A year and a half. That’s how long I’ve been mountaineering and that’s how long I’ve been in the University of Stirling Mountaineering Club (USMC), and what a year and a half it’s been. From being entirely unknown to the club and having no idea what a Munro was, to being awarded the unofficial certificate for best character/skill development in the club, I feel it’s somewhat fair to say I’ve made some decent progress – both in the sport and personally.
When I joined last September in my first year of university, I was absolutely terrified – of the members, of the committee, of the hills, of the crags, and of how utterly enthralled I was and my strange gut feeling that this was what I should be doing; even though I had no idea what to do or how to do it, and didn’t really know anyone to help me.
So, clearly 2024 me thought that running for a committee position for a club I’d just joined for a sport I’d never done was an absolutely wonderful idea, and one that couldn’t go wrong at all – how right I was. That decision to just take the plunge into the deep end and trust myself was one of the best ones I’ve ever made. With mountaineering I’ve never cared how scared I was, it has always been easy to just go for it.
I’ve built so many relationships over the last (nearly) couple of years, I think it’s quite funny how scared I was of the committee and people in the club when I first joined, because now I think of so many of them as my closest friends, and the people I trust most (which is lucky considering it’s my life in their hands, literally). I genuinely think I’ve learned something from every single person in the club in one way or another, and I thank all of you for that; but I think more than anything the mountains have taught me things about myself that I didn’t know I needed to learn.
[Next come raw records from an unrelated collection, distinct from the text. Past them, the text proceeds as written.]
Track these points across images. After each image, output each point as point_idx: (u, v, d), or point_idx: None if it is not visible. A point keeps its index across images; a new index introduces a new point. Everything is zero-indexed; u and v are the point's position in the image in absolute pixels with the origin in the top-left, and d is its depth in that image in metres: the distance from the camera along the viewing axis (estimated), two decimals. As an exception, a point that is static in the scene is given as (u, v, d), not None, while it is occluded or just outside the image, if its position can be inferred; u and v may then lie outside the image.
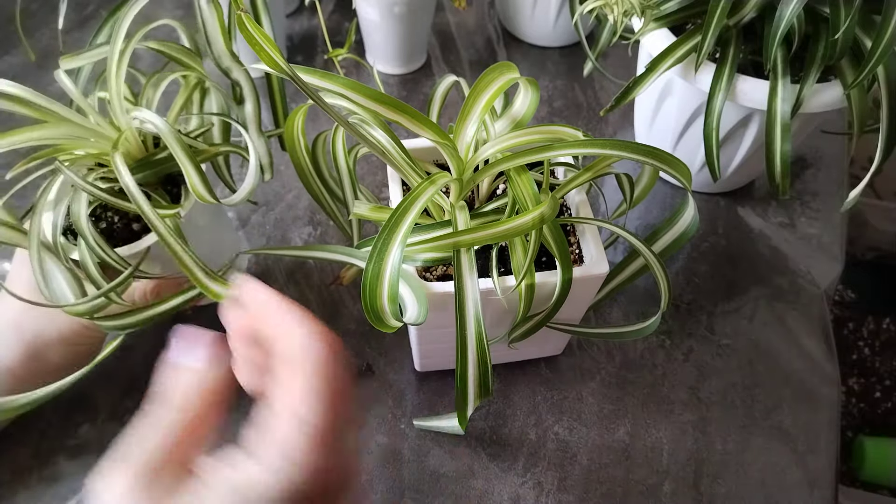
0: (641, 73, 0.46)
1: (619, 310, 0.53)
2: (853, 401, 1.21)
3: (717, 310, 0.53)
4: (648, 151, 0.33)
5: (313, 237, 0.57)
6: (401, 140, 0.37)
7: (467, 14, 0.79)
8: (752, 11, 0.44)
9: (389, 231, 0.31)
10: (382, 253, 0.30)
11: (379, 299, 0.30)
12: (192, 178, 0.35)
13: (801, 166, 0.64)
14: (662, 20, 0.48)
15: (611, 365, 0.50)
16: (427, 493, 0.44)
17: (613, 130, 0.67)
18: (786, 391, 0.49)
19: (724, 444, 0.46)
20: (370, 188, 0.61)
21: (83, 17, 0.75)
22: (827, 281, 0.55)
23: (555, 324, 0.41)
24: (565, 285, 0.34)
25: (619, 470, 0.45)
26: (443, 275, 0.39)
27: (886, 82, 0.42)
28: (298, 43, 0.74)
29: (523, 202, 0.33)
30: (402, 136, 0.38)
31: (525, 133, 0.36)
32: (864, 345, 1.28)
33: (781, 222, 0.59)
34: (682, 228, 0.40)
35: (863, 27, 0.43)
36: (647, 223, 0.59)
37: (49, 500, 0.42)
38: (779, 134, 0.44)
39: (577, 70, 0.72)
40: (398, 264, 0.30)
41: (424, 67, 0.72)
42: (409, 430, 0.46)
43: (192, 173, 0.35)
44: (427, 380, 0.49)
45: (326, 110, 0.28)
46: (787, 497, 0.44)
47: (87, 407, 0.46)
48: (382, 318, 0.30)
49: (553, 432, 0.47)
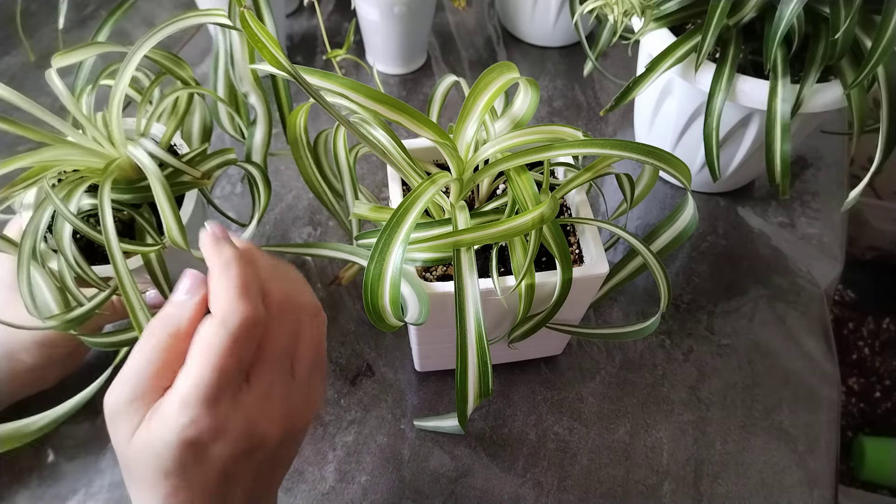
0: (641, 73, 0.46)
1: (619, 310, 0.53)
2: (853, 401, 1.21)
3: (717, 310, 0.53)
4: (648, 151, 0.33)
5: (313, 237, 0.57)
6: (401, 140, 0.37)
7: (467, 14, 0.79)
8: (752, 11, 0.44)
9: (391, 231, 0.31)
10: (384, 253, 0.30)
11: (380, 299, 0.30)
12: (168, 223, 0.34)
13: (801, 166, 0.64)
14: (662, 20, 0.48)
15: (611, 365, 0.50)
16: (427, 493, 0.44)
17: (613, 130, 0.67)
18: (786, 391, 0.49)
19: (723, 444, 0.46)
20: (370, 188, 0.61)
21: (83, 16, 0.75)
22: (827, 281, 0.55)
23: (555, 324, 0.41)
24: (565, 285, 0.34)
25: (619, 470, 0.45)
26: (443, 275, 0.39)
27: (886, 82, 0.42)
28: (298, 43, 0.74)
29: (523, 202, 0.33)
30: (403, 135, 0.38)
31: (525, 133, 0.36)
32: (864, 345, 1.28)
33: (781, 222, 0.59)
34: (681, 227, 0.40)
35: (863, 27, 0.43)
36: (647, 223, 0.59)
37: (49, 500, 0.42)
38: (779, 134, 0.44)
39: (577, 70, 0.72)
40: (400, 264, 0.30)
41: (424, 67, 0.72)
42: (409, 430, 0.46)
43: (170, 217, 0.34)
44: (427, 380, 0.49)
45: (328, 110, 0.28)
46: (787, 497, 0.44)
47: (87, 407, 0.46)
48: (384, 317, 0.30)
49: (553, 432, 0.47)
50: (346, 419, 0.47)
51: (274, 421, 0.29)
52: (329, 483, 0.44)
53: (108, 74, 0.40)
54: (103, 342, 0.36)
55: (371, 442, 0.46)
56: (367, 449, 0.45)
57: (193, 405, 0.26)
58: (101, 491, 0.43)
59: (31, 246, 0.34)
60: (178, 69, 0.41)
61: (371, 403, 0.47)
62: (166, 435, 0.25)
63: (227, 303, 0.27)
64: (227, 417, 0.27)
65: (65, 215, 0.33)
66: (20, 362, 0.39)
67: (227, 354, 0.26)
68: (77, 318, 0.34)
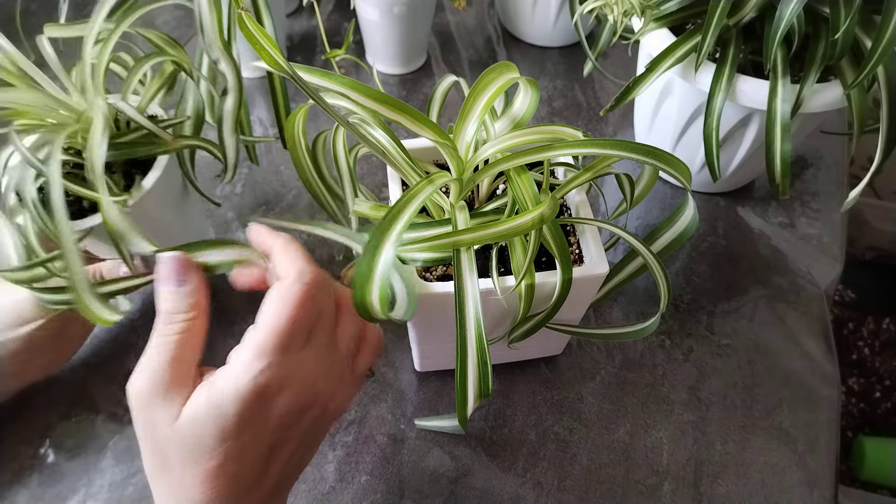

You tend to think a lot when the thing you dedicate the most of your time to involves a great deal of quiet, isolation from society, and nothing but the mountain itself (that tends to be the case when you walk or climb hundreds of metres vertically).
My favourite thing is when I realise how high I’ve climbed, and how far away from civilisation I am, I remember having so much pent up stress before climbing Ben Nevis last year, and when I reached a point on the track of being entirely alone, and all I could hear was the river and the birds, I cried. And then I cried again when I noticed that I was higher than the clouds (in a literal sense).
I owe so much to mountaineering, and winning the silly little ceilidh award for best character/skill development also made me cry (I cry a lot, I know), but this time because I felt so seen. Most of the committee work I’ve done over the last couple of years has been a great deal of behind-the-scenes stuff, so I didn’t think anyone really noticed me, I also just didn’t think I was very noticeable. To know that people think of me enough to notice my progress, both in terms of my skill level and my personal development, means more than I think they’ll ever know.
Sometimes in the week I do stop and think that if I spoke to Amelia from September 2024, she would probably faint, probably cry, and most certainly not believe me. I had never been sporty, I joined an extreme sport, got onto committee, climbed actual mountains, started climbing, learned to abseil, and now lead climb and walk 30km days and am on committee next year for the third year in a row – that’s bonkers.
Even after I graduate in another two years (heaven knows where I’ll be by then), I will always be grateful to this university mountaineering club, for giving me some of the greatest experiences, people, skills, and confidence that I could have ever asked for. I truly believe that everything happens for a reason, and stumbling across the letters ‘USMC’ when browsing for a society to join was certainly that.